As others have noted, there's very little if any action here and in terms of story, well, let's just say I understand what you were after and applaud you for pulling this off as well as you did.

Technically speaking, this style is a take or leave it affair.  Some will love it, while others will roll their eyes.  It's dense...too dense.  The writing is not visual and there's alot of completely unnecessary asides and tells that easily could be done more effectively and more efficiently.  You could easily shave off 1 or even 2 pages, and that would move things along much more smoothly.

I think using 5 SUPER's in a 12 page script is a mistake.  There are simple visual cues that would be more effective.

When you FADE OUT, you have to also FADE back IN...and you never did.

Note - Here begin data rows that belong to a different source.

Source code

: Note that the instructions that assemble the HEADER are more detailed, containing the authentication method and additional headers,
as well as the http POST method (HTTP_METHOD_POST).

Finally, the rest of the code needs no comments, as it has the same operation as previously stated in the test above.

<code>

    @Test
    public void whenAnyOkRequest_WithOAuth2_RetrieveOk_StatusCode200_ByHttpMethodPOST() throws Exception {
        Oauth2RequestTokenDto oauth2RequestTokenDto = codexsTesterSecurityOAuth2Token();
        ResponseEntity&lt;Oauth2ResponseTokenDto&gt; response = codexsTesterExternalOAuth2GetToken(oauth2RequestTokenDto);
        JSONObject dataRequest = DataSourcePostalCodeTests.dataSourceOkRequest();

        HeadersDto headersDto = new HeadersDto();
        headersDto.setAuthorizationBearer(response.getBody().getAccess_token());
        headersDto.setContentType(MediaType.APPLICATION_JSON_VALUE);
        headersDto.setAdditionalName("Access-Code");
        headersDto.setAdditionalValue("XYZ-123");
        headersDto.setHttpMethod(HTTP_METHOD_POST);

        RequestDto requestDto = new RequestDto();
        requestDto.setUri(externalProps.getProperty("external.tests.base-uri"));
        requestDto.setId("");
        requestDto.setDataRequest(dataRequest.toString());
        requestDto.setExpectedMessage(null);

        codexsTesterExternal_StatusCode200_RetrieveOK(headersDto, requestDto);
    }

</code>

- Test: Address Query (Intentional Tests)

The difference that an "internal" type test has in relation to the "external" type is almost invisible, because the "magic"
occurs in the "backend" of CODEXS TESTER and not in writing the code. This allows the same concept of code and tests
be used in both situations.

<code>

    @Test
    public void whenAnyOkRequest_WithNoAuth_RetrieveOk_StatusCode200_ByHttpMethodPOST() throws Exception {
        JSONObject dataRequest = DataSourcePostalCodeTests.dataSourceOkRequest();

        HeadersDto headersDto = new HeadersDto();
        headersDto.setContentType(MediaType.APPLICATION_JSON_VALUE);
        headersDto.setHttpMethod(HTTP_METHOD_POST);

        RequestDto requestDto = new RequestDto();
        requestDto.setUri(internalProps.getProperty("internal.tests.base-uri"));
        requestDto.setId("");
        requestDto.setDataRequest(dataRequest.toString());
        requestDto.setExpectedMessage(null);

Dialogue is well written, but again, as in the actual writing, there's too much, and at times, it realy drags on.  Too many big dialogue blocks.

All in all, you seem to have found a voice and style you like using, and that's great.  You can fine tune this down to something that's a little more effective, a little more pleasing on the eye and mind's eye, in terms of the read itself, and work on some akward phrasings and transitions.  For a week's time, though, this ain't half bad.

Story-wise, there's either very little here, or there's an extremely deep and sad tale that many can relate to.  But, this will be hit and miss, night and day for readers, and IMO, that's what it's all about.

Although I can't tell you I loved this in any way, I can tell you 2 things...I won't forget it, and I appreciate the effort, as it's extremely difficult to pull this kind of script off, period, but in a single setting, with no action whatsoever, and in a single week, Kudos is well deserved.

Good job!

To ski or not to ski...that's not even a question.